Un par de semanas después, Bill Glass Ministries vino a Lowell para un evento de tres días en el patio de la cárcel. Escuché a celebridades compartir sus testimonios de cómo Jesús había cambiado radicalmente sus vidas. Las palabras animaron mi corazón y acepté públicamente a Jesús como mi Señor y Salvador. Después, me imaginé a mí misma entrando a la cárcel por mi propia voluntad algún día para ministrar a los reclusos.

Cumplí mi condena y cuando quedé libre, fui a casa. Bajé del ómnibus en Cocoa Beach y miré al cielo. “¿Ahora qué, Señor?”, pregunté. Quería una vida nueva, pero no tenía un plan para conseguirla. Pensé que tendría que ir descifrando mi vida según se me presentara. Bueno, eso sí que fue un error. Los pies arrastraron a mi cuerpo hasta una casa de crack antes de que mi cerebro supiera lo que estaba ocurriendo. Y esa decisión me llevó inmediatamente de vuelta a Lowell por otros ocho meses.

Pronto aprendí que, si uno no planifica para tener buenos resultados, fracasa siempre. Esta vez, le pedí a Dios que me revelara Su plan. Hebreos 12:13 dice: “Tracen un camino recto para sus pies, a  fin de que los débiles y los cojos no caigan, sino que se fortalezcan” (NTV).

Me enteré de un hogar de tránsito que me brindaría apoyo, seguridad, rehabilitación y el camino hacia Dios. Terminé mi condena en Lowell y fui directo al Resurrection Ranch. El apoyo piadoso en el Ranch me mantuvo firme durante mi transición.

Pocos años después, me casé con el administrador del programa. Servíamos a Dios y a los demás con toda pasión en el Ranch, pero nos olvidamos de cuidarnos el uno al otro. A consecuencia de esto, se terminó nuestro matrimonio después de diez años.

Por soledad, me deprimí mucho y tuve una recaída. Hacía 15 años que estaba limpia. Fue una experiencia humillante y sentí como que había defraudado a mucha gente, incluso a Dios. Por suerte, Dios me persiguió con Su amor y me ayudó a levantarme otra vez.

Han pasado varios años desde esa recaída. Con la ayuda de Dios, me mantuve limpia. Pasé por varias pruebas que podrían haberme hecho caer nuevamente, pero Dios me ha protegido mientras transitamos un día a la vez, juntos. Es un Dios bueno, un Padre amoroso y mi amigo fiel.

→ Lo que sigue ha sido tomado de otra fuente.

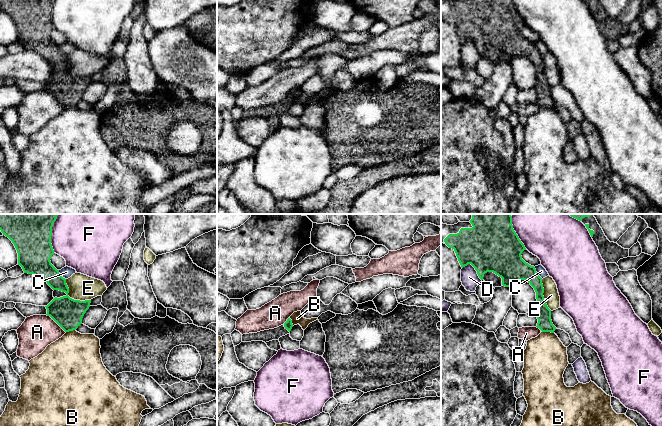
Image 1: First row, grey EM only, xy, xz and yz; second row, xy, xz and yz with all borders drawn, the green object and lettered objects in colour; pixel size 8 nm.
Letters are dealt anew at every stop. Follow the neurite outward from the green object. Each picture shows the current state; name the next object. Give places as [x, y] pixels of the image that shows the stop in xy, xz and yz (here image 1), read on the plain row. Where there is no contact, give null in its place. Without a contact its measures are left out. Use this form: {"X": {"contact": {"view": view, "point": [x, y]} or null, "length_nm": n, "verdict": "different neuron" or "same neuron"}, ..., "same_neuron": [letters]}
{"A": {"contact": {"view": "xy", "point": [56, 98]}, "length_nm": 220, "verdict": "different neuron"}, "B": {"contact": {"view": "yz", "point": [547, 107]}, "length_nm": 110, "verdict": "different neuron"}, "C": {"contact": {"view": "yz", "point": [537, 49]}, "length_nm": 120, "verdict": "different neuron"}, "D": {"contact": {"view": "yz", "point": [474, 43]}, "length_nm": 190, "verdict": "different neuron"}, "E": {"contact": {"view": "xy", "point": [71, 74]}, "length_nm": 260, "verdict": "different neuron"}, "F": {"contact": {"view": "xy", "point": [50, 14]}, "length_nm": 240, "verdict": "different neuron"}, "same_neuron": []}

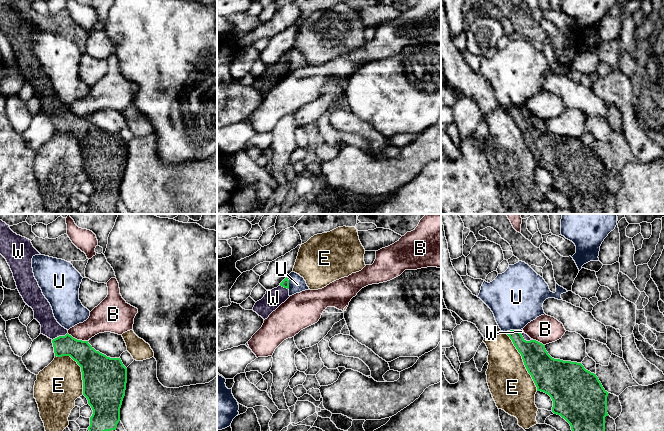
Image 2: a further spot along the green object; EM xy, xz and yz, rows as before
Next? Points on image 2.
{"B": {"contact": {"view": "xy", "point": [76, 115]}, "length_nm": 180, "verdict": "different neuron"}, "E": {"contact": {"view": "yz", "point": [523, 137]}, "length_nm": 550, "verdict": "different neuron"}, "U": {"contact": {"view": "yz", "point": [511, 106]}, "length_nm": 110, "verdict": "different neuron"}, "W": {"contact": {"view": "yz", "point": [523, 114]}, "length_nm": 150, "verdict": "same neuron"}, "same_neuron": ["W"]}

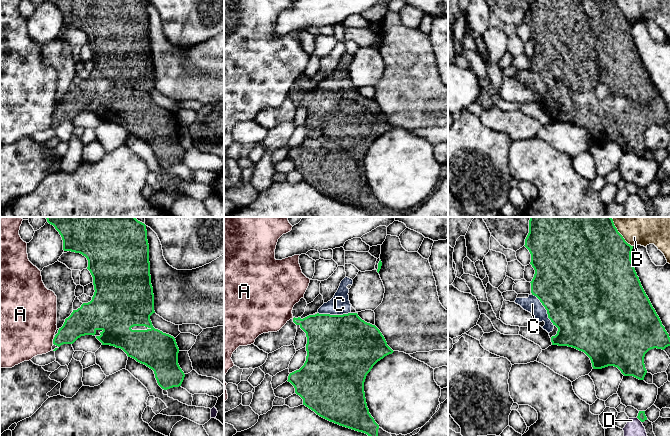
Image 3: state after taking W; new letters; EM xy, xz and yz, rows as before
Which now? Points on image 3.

Hace dos años, Dios me dio la sorpresa de mi vida. Me había caído en la escalera de mi casa y tuve fracturas graves en una pierna. Obligada a quedarme en casa por varios meses, necesitaba que me cuidaran en todo momento. Fue increíble: Dios trajo de nuevo a mi vida a mi ex esposo para que fuera mi cuidador. Durante esos largos meses de recuperación, tuvimos muchas conversaciones profundas y terminamos perdonándonos.

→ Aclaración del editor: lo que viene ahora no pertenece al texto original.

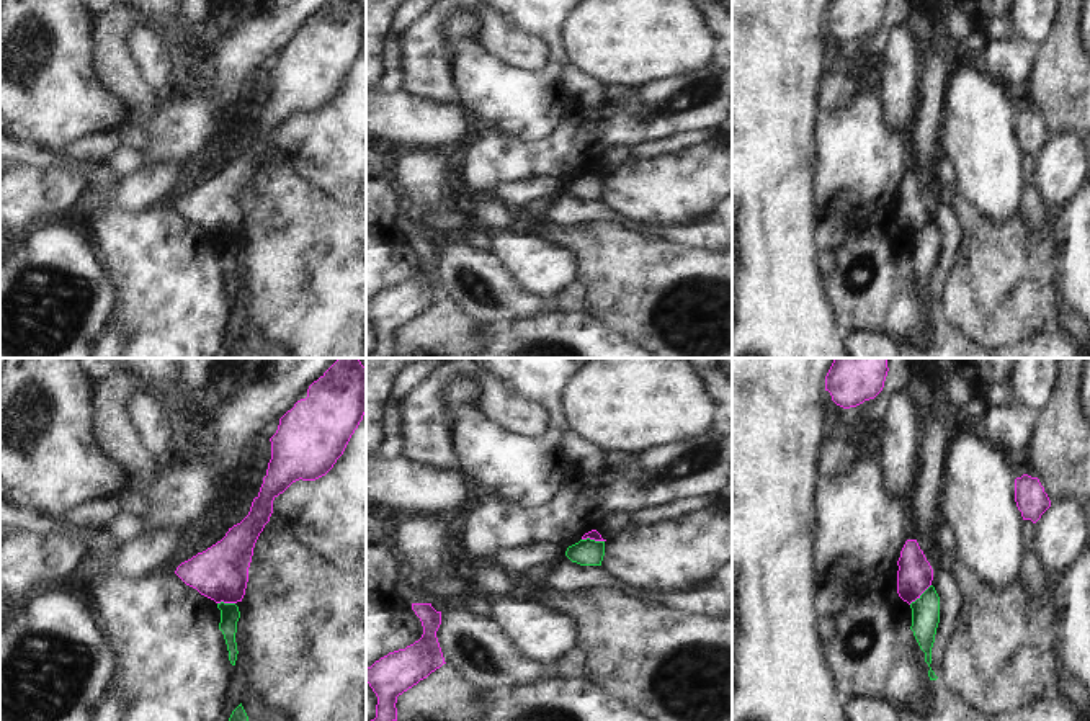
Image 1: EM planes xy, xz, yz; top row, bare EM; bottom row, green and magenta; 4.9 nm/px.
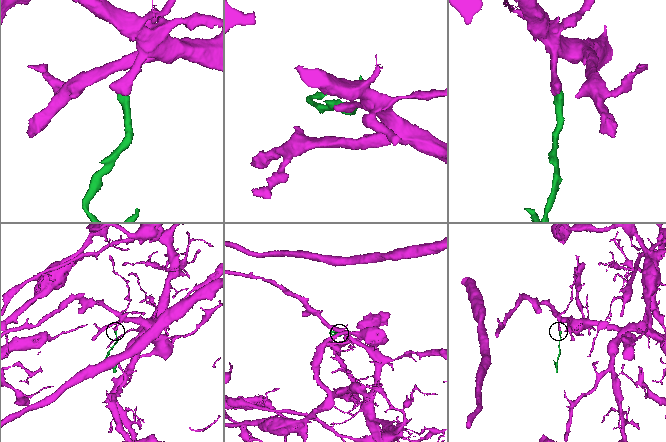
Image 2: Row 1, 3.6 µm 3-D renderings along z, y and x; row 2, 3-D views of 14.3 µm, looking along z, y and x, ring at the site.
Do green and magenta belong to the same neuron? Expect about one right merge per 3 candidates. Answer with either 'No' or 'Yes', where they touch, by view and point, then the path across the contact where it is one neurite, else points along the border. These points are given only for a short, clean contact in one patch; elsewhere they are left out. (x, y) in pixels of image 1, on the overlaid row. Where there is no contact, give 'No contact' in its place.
No. Touches green at yz (920, 595). Boundary: yz (930, 584), (909, 604)

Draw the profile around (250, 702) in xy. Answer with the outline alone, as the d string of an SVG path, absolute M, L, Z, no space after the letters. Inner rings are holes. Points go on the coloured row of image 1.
M257 692L245 693L242 698L242 706L248 716L248 721L266 721L263 705Z

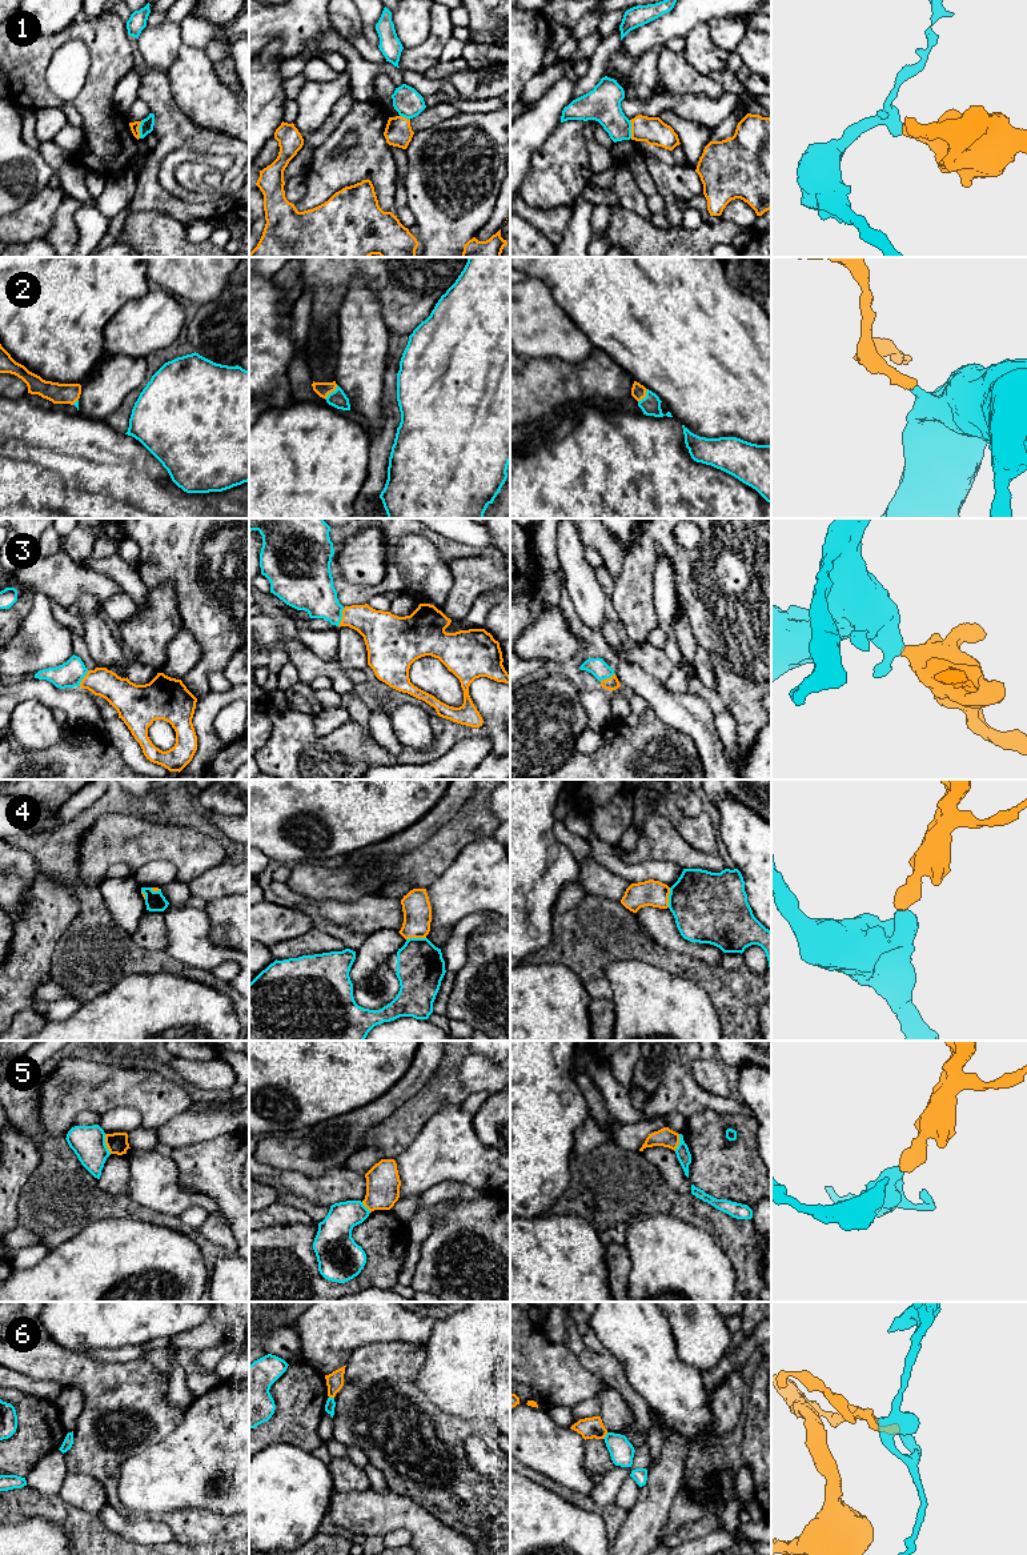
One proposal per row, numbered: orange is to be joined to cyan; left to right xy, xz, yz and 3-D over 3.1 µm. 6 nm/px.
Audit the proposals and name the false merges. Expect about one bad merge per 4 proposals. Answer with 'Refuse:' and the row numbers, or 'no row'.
Refuse: 1, 4, 5, 6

Estoy maravillada, no solo por la forma en que Dios sanó mi cuerpo, sino también la relación con mi esposo. Volvimos a casarnos el 5 de octubre de 2018, la fecha original de nuestro aniversario. Estoy tan agradecida de servir al Dios de la segunda oportunidad, al Dios que arregla lo que está roto.

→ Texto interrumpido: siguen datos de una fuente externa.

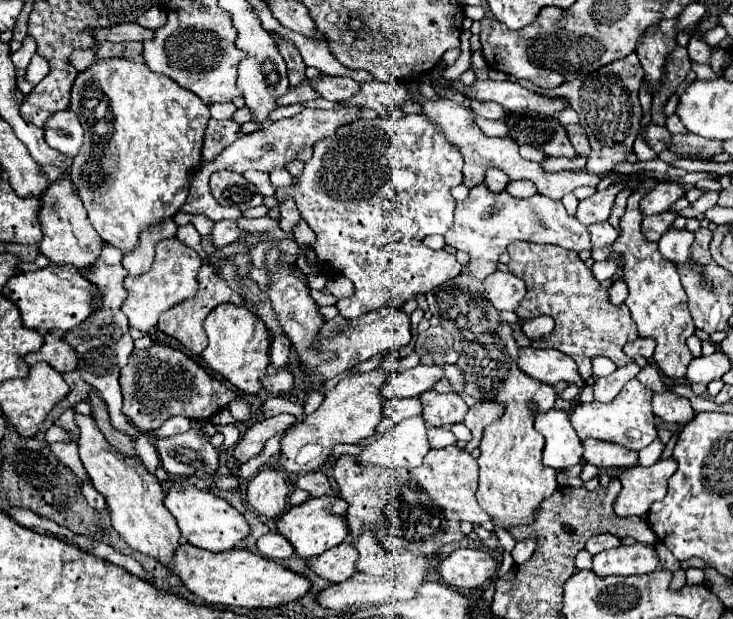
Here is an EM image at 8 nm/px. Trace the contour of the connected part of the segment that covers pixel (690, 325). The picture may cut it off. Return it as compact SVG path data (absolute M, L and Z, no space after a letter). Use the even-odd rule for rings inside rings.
M638 177L636 181L640 185L636 185L632 195L628 197L626 213L620 219L620 235L616 239L616 245L612 245L612 253L624 255L624 281L628 285L628 299L624 303L628 305L632 319L638 325L640 337L652 337L656 341L654 363L658 365L658 369L668 377L684 377L686 367L692 361L686 339L694 333L696 325L688 311L688 297L680 283L676 265L660 257L658 245L654 241L648 241L642 233L644 213L640 209L640 201L652 191L652 187L656 187L658 181L654 177Z

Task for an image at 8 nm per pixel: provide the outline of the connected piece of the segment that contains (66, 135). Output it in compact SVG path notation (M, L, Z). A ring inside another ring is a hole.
M60 111L48 119L48 125L44 127L44 137L52 149L68 157L76 157L84 143L84 129L80 121L76 121L76 115Z

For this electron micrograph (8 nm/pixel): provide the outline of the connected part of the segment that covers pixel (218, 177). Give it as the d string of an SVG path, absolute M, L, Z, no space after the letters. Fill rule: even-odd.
M216 171L210 177L210 189L220 205L238 207L240 211L262 205L264 201L262 193L244 175L230 171Z

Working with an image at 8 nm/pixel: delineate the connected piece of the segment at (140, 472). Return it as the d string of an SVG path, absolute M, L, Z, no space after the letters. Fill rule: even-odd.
M78 413L74 421L80 427L80 459L92 479L92 485L106 497L106 505L112 515L112 527L134 551L166 565L176 553L176 549L182 545L182 537L176 519L164 507L162 485L154 475L146 471L144 465L136 465L136 461L128 461L128 457L116 453L90 415Z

Tal vez como yo, usted tiende a cometer errores. Anímese: nuestro Dios es el Dios de la segunda oportunidad. Su amor no conoce límites, ni fronteras, ni fechas de vencimiento.

Tal vez piense que ya es demasiado tarde y que no hay lugar para usted en el Reino de Dios. Es lo que el demonio quiere que crea. Rechace esas mentiras que vende el enemigo y sacúdase la culpa. Dios siempre le extiende Su mano. Él nunca va a dejar de creer en usted. “Él perdona todos tus pecados” (Salmo 103).

Acepte Su invitación a una nueva vida y haga un plan en el que esté el apoyo piadoso. Luego viva día a día con Él. Juntos pueden lograrlo.